AIOS is used in two primary patterns: **local agent execution**, where a developer installs both the kernel and the Cerebrum SDK on one machine, launches the kernel with `bash runtime/launch_kernel.sh`, and uses the SDK to define agents that call `execute_request` to LLM/Tool/Memory/Storage syscalls; and **remote kernel mode**, where a powerful server hosts the kernel while lightweight clients (laptops, mobile devices) install only the SDK and interact with the kernel over HTTP. In both modes, agents are submitted via `POST /agents/submit` with an `agent_id` of the form `author/AgentName` (resolved from the AIOS Hub), and results are polled via `GET /agents/{execution_id}/status`.

Integration into existing systems is straightforward: any HTTP client can drive the kernel through the `/query` endpoint, making AIOS embeddable as a managed AI inference and memory backend behind existing applications.

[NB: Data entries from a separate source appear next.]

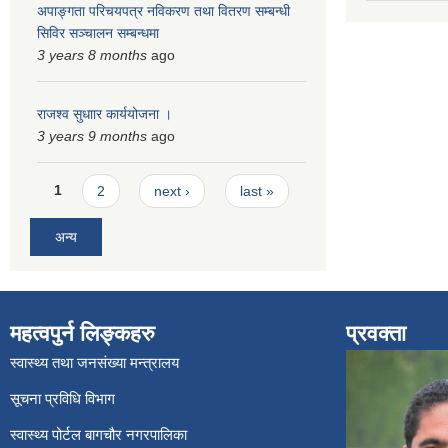
अपाङ्गता परिचयपत्र नविकरण तथा वितरण सम्बन्धी
सिविर सञ्चालन सम्बन्धमा
3 years 8 months
ago
राजश्व सुधाार कार्ययोजना ।
3 years 9 months
ago
Pages
1
2
next ›
last »
अन्य
महत्वपुर्न लिङ्कहरु
प्रवक्ता
स्वास्थ्य तथा जनसंख्या मन्त्रालय
सूचना प्रविधि विभाग
स्वास्थ्य पोर्टल बागचौर नगरपालिका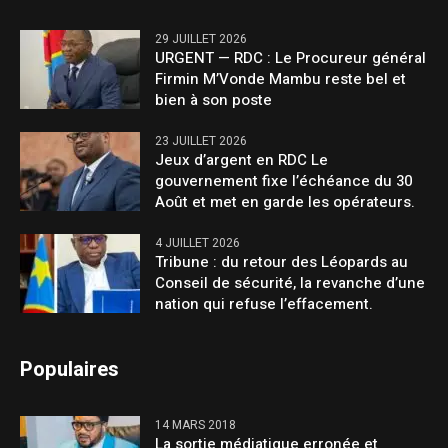
29 JUILLET 2026
URGENT — RDC : Le Procureur général
Firmin M’Vonde Mambu reste bel et
bien à son poste
23 JUILLET 2026
Jeux d’argent en RDC Le
gouvernement fixe l’échéance du 30
Août et met en garde les opérateurs.
4 JUILLET 2026
Tribune : du retour des Léopards au
Conseil de sécurité, la revanche d’une
nation qui refuse l’effacement.
Populaires
14 MARS 2018
La sortie médiatique erronée et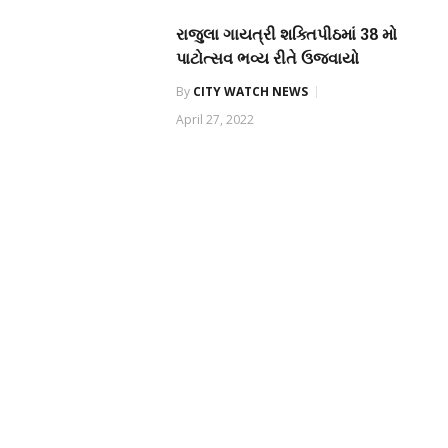
રાજુલા ગાયત્રી શક્તિપીઠમાં 38 મો
પાટોત્સવ ભવ્ય રીતે ઉજવાયો
By
CITY WATCH NEWS
April 27, 2022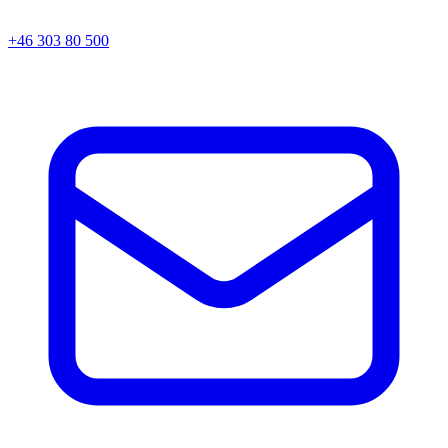
+46 303 80 500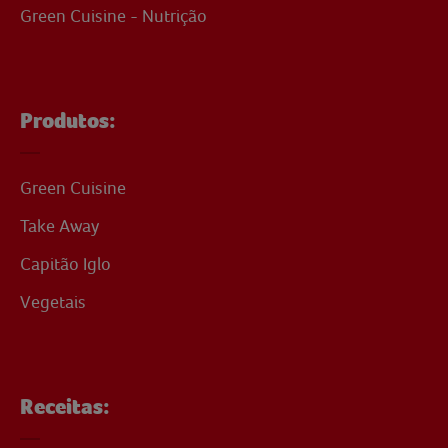
Green Cuisine - Nutrição
Produtos:
Green Cuisine
Take Away
Capitão Iglo
Vegetais
Receitas: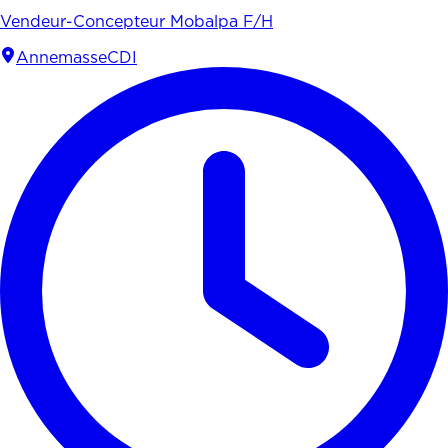
Vendeur-Concepteur Mobalpa F/H
Annemasse
CDI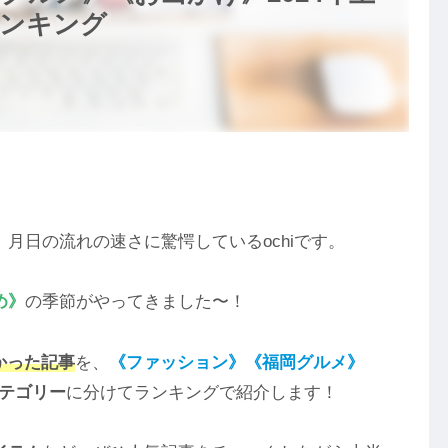
ランキング
、月日の流れの速さに驚愕しているochiです。
め》
の季節がやってきました〜！
かった記事
を、
《ファッション》《福岡グルメ》
カテゴリー
に分けてランキングで紹介します！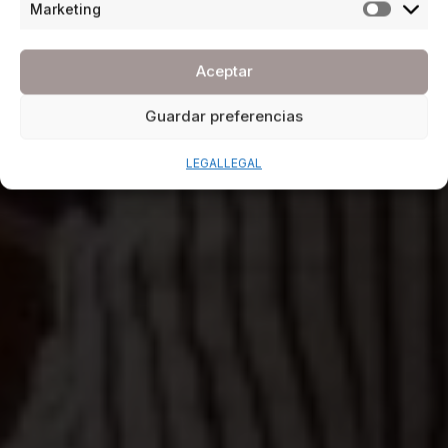
Marketing
Aceptar
Guardar preferencias
LEGAL
LEGAL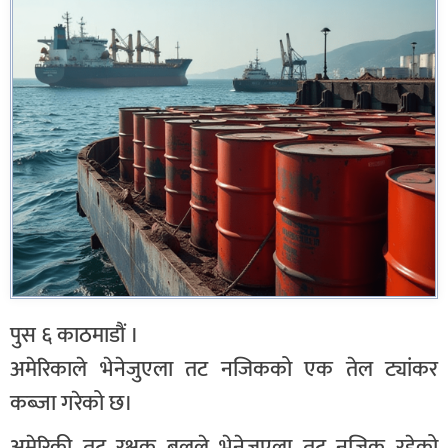
पुस ६ काठमाडौं ।
अमेरिकाले भेनेजुएला तट नजिकको एक तेल ट्यांकर
कब्जा गरेको छ।
अमेरिकी तट रक्षक बलले भेनेजुएला तट नजिक रहेको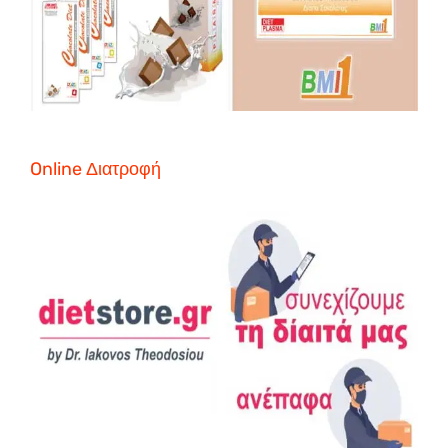
Online Διατροφή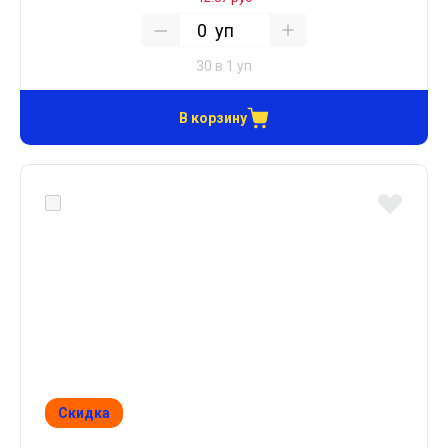
уп
30 в 1 уп
В корзину
Скидка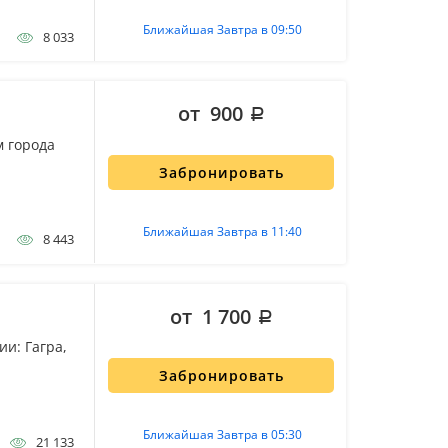
Ближайшая Завтра в 09:50
8 033
от 900
м города
Забронировать
Ближайшая Завтра в 11:40
8 443
от 1 700
и: Гагра,
Забронировать
Ближайшая Завтра в 05:30
21 133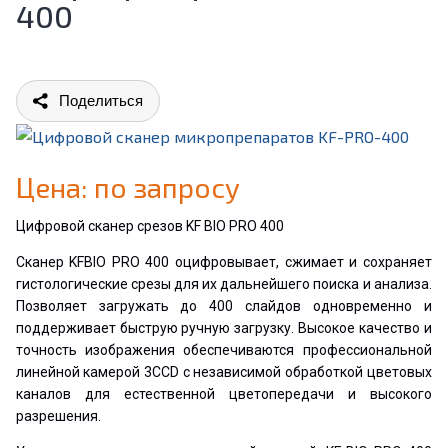
400
Поделиться
Цена: по запросу
Цифровой сканер срезов KF BIO PRO 400
Сканер KFBIO PRO 400 оцифровывает, сжимает и сохраняет
гистологические срезы для их дальнейшего поиска и анализа.
Позволяет загружать до 400 слайдов одновременно и
поддерживает быструю ручную загрузку. Высокое качество и
точность изображения обеспечиваются профессиональной
линейной камерой 3CCD с независимой обработкой цветовых
каналов для естественной цветопередачи и высокого
разрешения.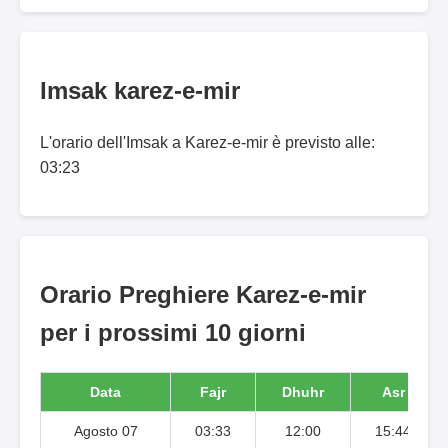
Imsak karez-e-mir
L'orario dell'Imsak a Karez-e-mir è previsto alle:
03:23
Orario Preghiere Karez-e-mir
per i prossimi 10 giorni
Data
Fajr
Dhuhr
Asr
Agosto 07
03:33
12:00
15:44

Developers can extend the system by implementing the `MemoryProvider` abstract base class for custom memory backends, adding tools to the Cerebrum `AutoTool` registry, or porting components to the Rust scaffold in `aios-rs/` for performance-critical subsystems. The hot-reload endpoint (`POST /core/refresh`) and CLI commands (`aios env set`, `aios refresh`) make configuration changes operational without downtime.